> _PROBLEM STATEMENT_: Pull every line from the records below and reproduce each one unchanged, leaving the pictures out of your answer.

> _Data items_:
+---+
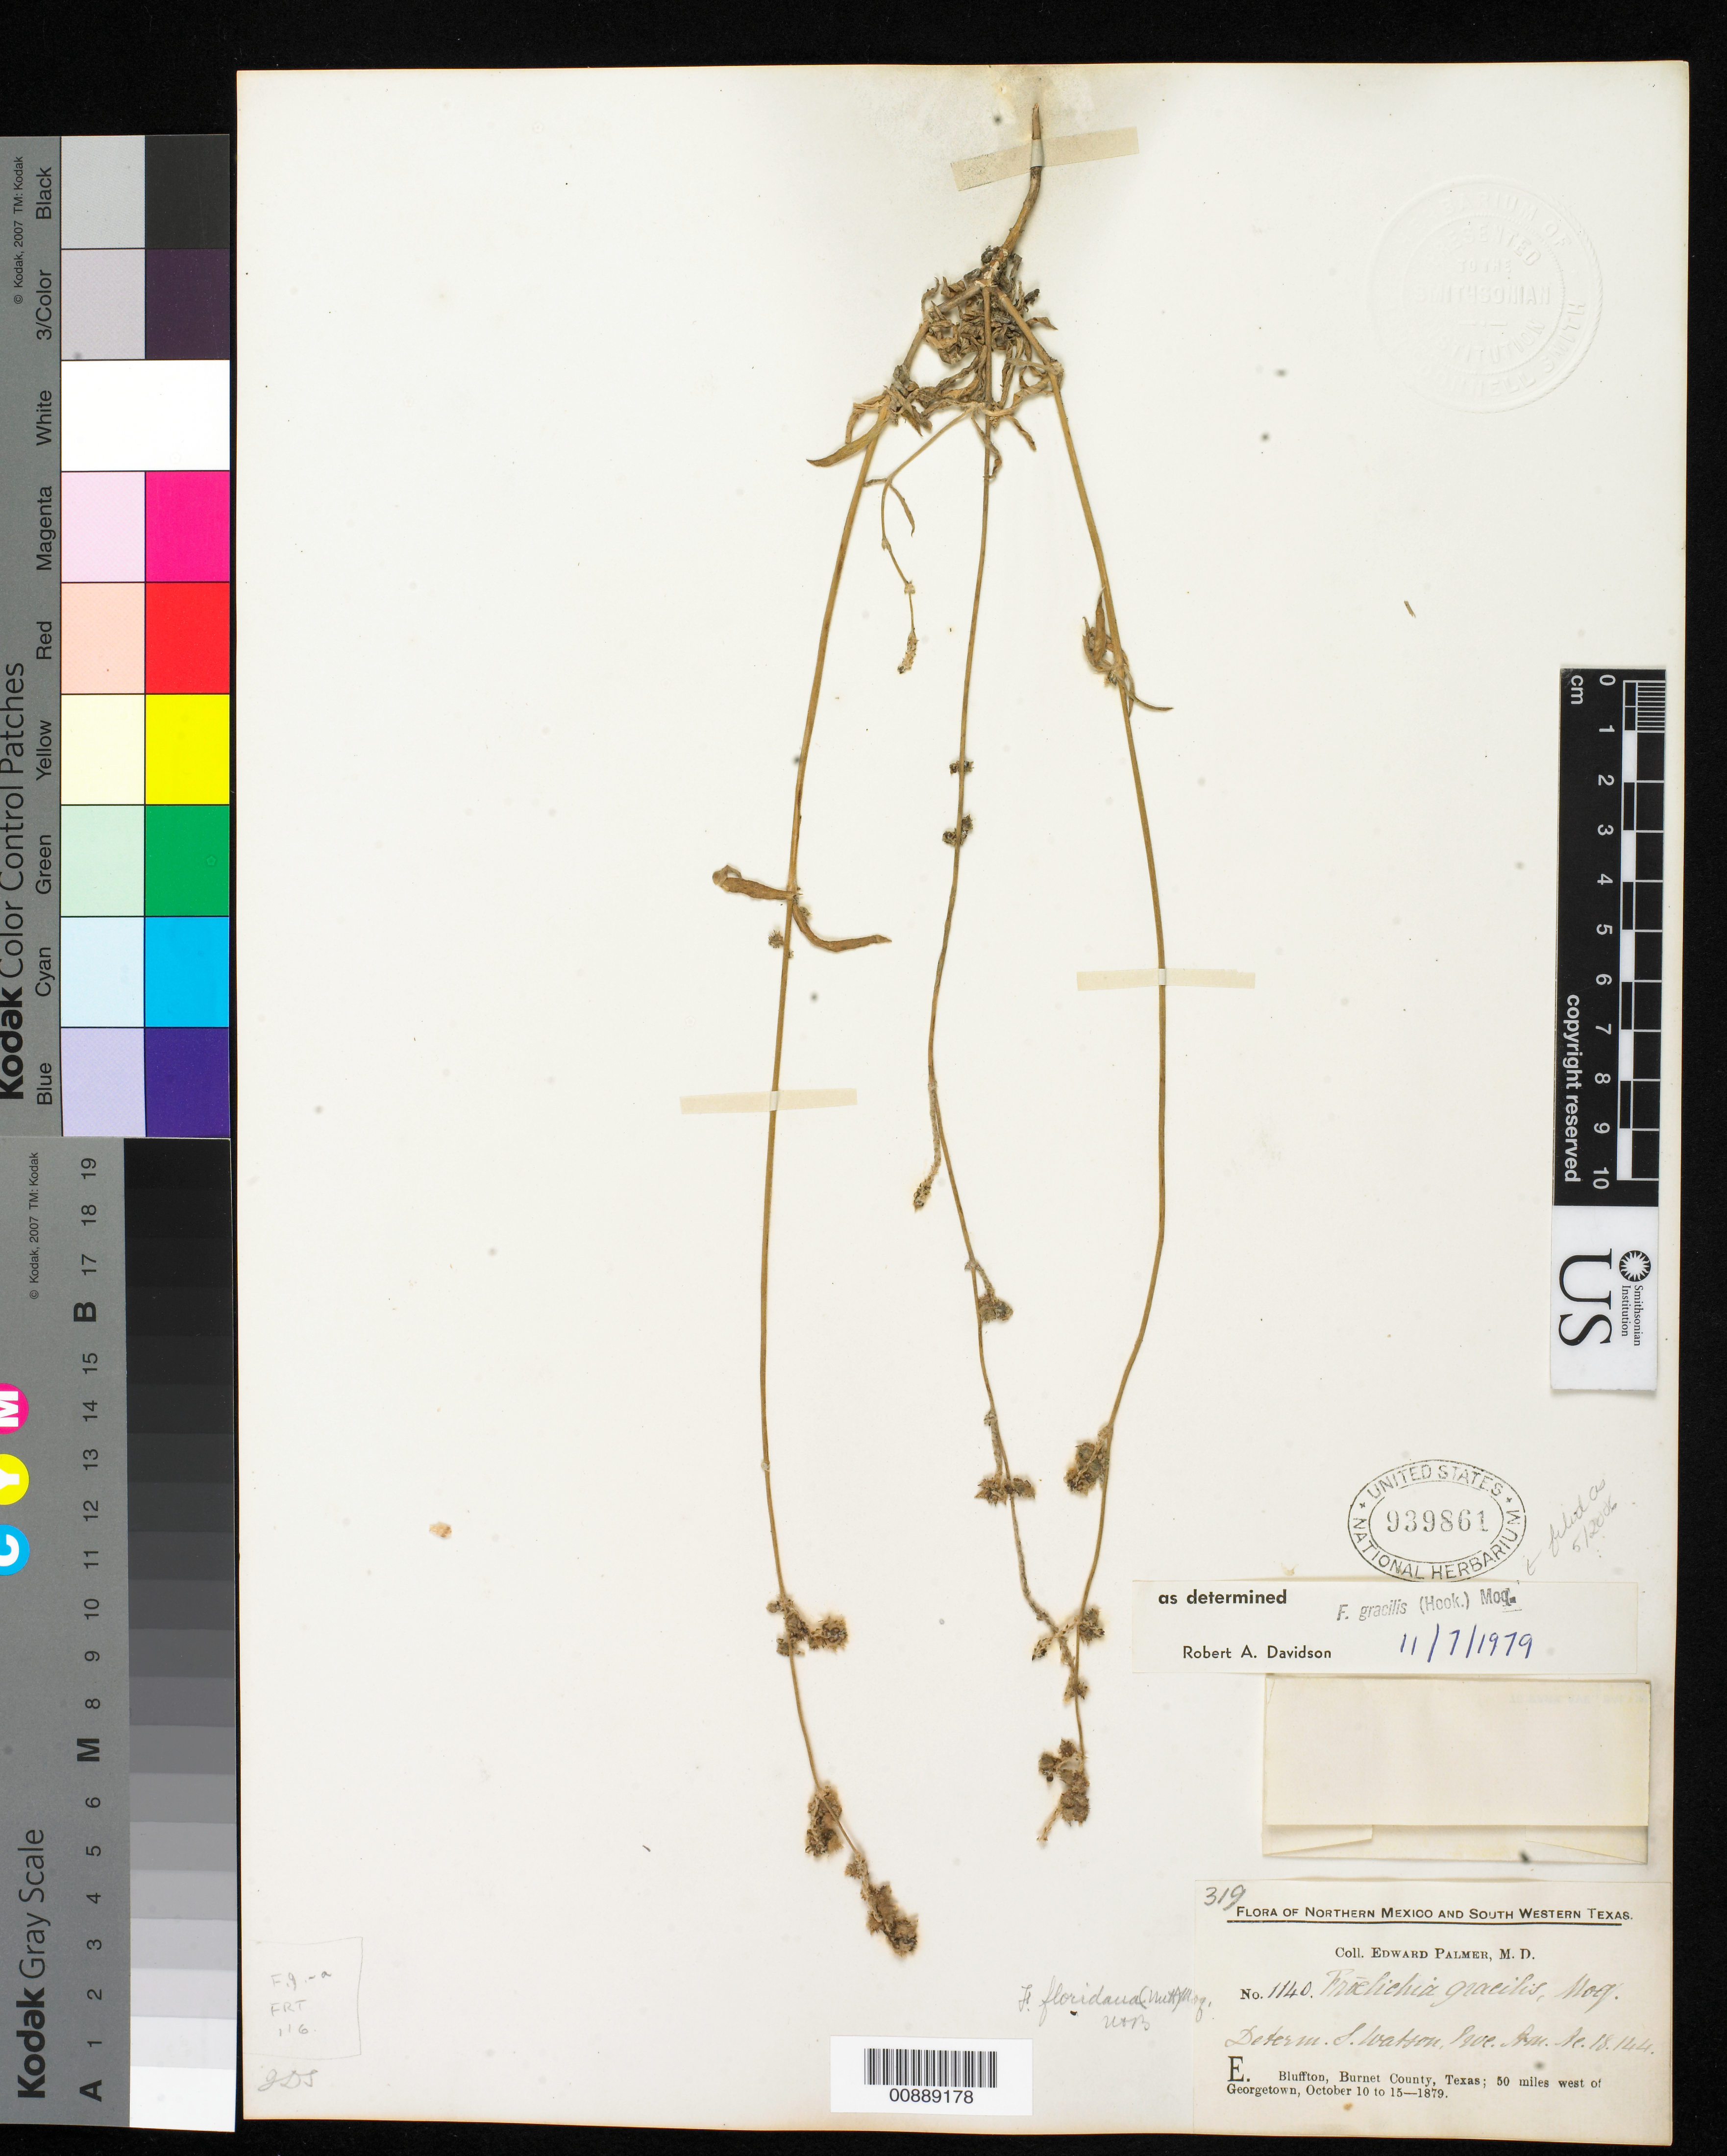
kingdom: Plantae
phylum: Tracheophyta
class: Magnoliopsida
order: Caryophyllales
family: Amaranthaceae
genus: Froelichia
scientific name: Froelichia gracilis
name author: (Hook.) Moq.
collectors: E. Palmer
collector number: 1140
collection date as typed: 10 Oct 1879 to 15 Oct 1879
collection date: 1879-10-10/1879-10-15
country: United States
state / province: Texas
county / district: Burnet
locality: E. Bluffton, Burnet County, Texas; 50 miles west of Georgetown.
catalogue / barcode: US 939861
+---+
> _ANSWER TO THE PROBLEM_:
kingdom: Plantae
phylum: Tracheophyta
class: Magnoliopsida
order: Caryophyllales
family: Amaranthaceae
genus: Froelichia
scientific name: Froelichia gracilis
name author: (Hook.) Moq.
collectors: E. Palmer
collector number: 1140
collection date as typed: 10 Oct 1879 to 15 Oct 1879
collection date: 1879-10-10/1879-10-15
country: United States
state / province: Texas
county / district: Burnet
locality: E. Bluffton, Burnet County, Texas; 50 miles west of Georgetown.
catalogue / barcode: US 939861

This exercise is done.